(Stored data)

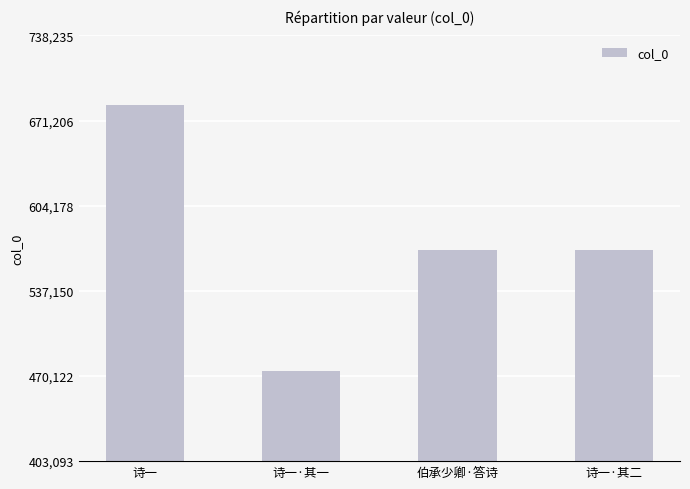

Approximately how many times larger is the value at 伯承少卿·答诗 compared to 诗一?

0.8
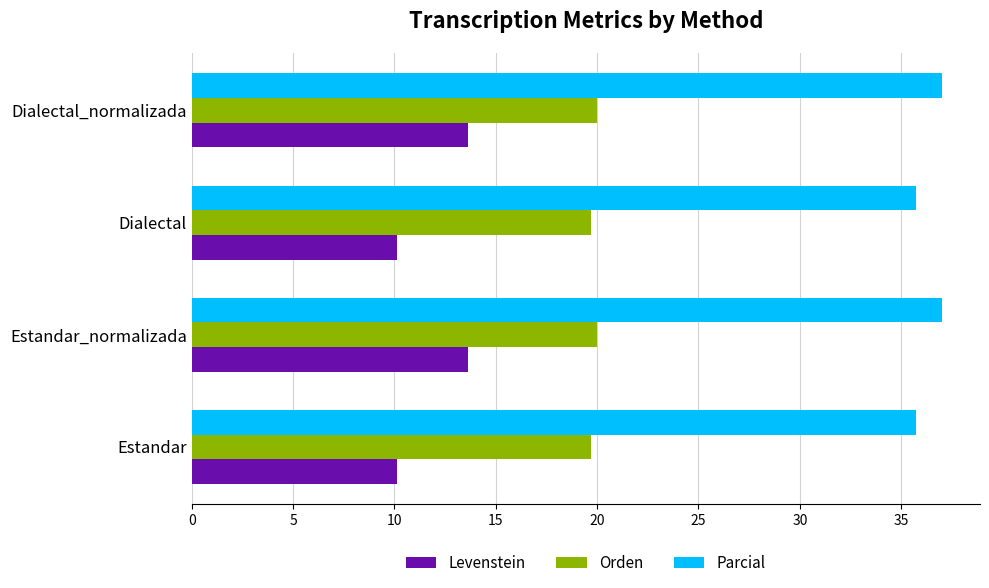

Rank the series at Estandar from highest to lowest value.

Parcial, Orden, Levenstein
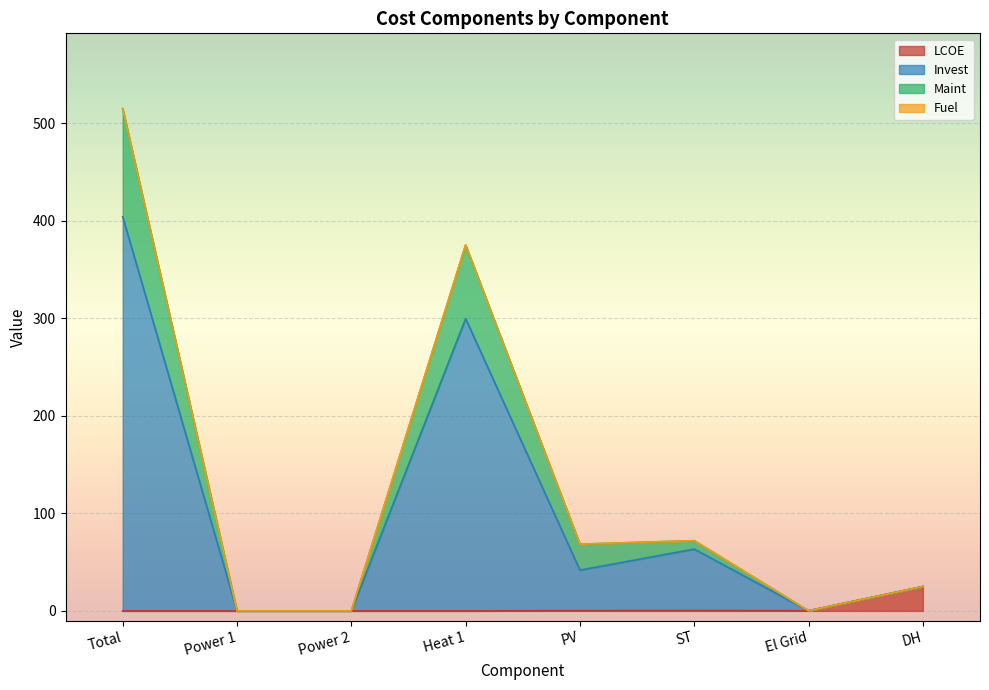

True or false: LCOE and Maint cross at least once.

False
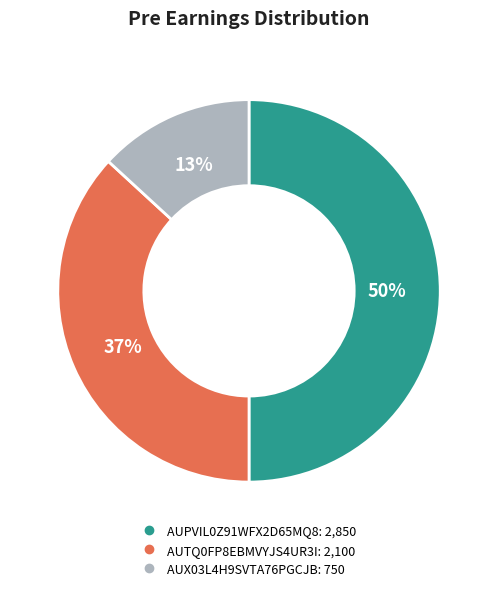

How many segments does this pie chart have?

3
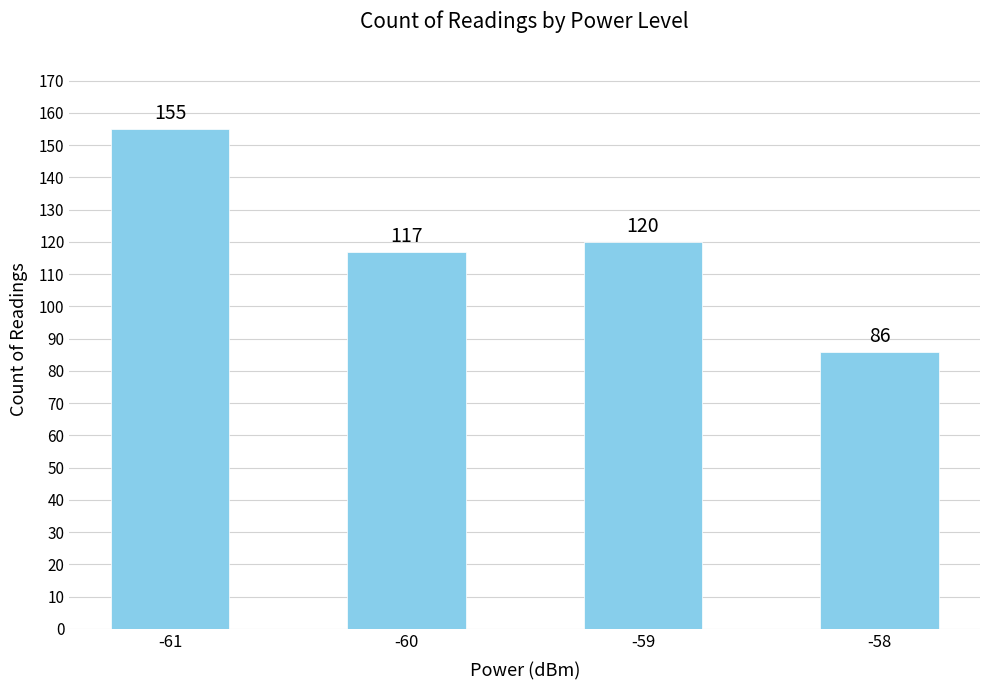

At which label does the data first exceed 120?

-61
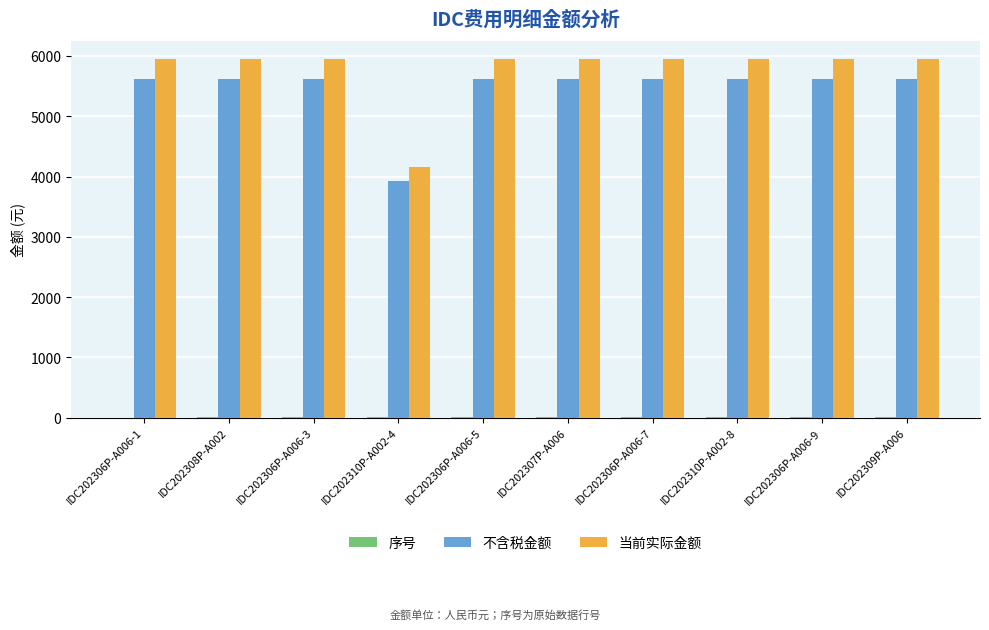

The value of 不含税金额 at IDC202307P-A006 is 5613.2. True or false?

True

• Work required:
Reproduce all of the records above word for word, but leave the pictures out.

• Output for this task:
Approximately how many times larger is the value at 伯承少卿·答诗 compared to 诗一?

0.8

Rank the series at Estandar from highest to lowest value.

Parcial, Orden, Levenstein

True or false: LCOE and Maint cross at least once.

False

How many segments does this pie chart have?

3

At which label does the data first exceed 120?

-61

The value of 不含税金额 at IDC202307P-A006 is 5613.2. True or false?

True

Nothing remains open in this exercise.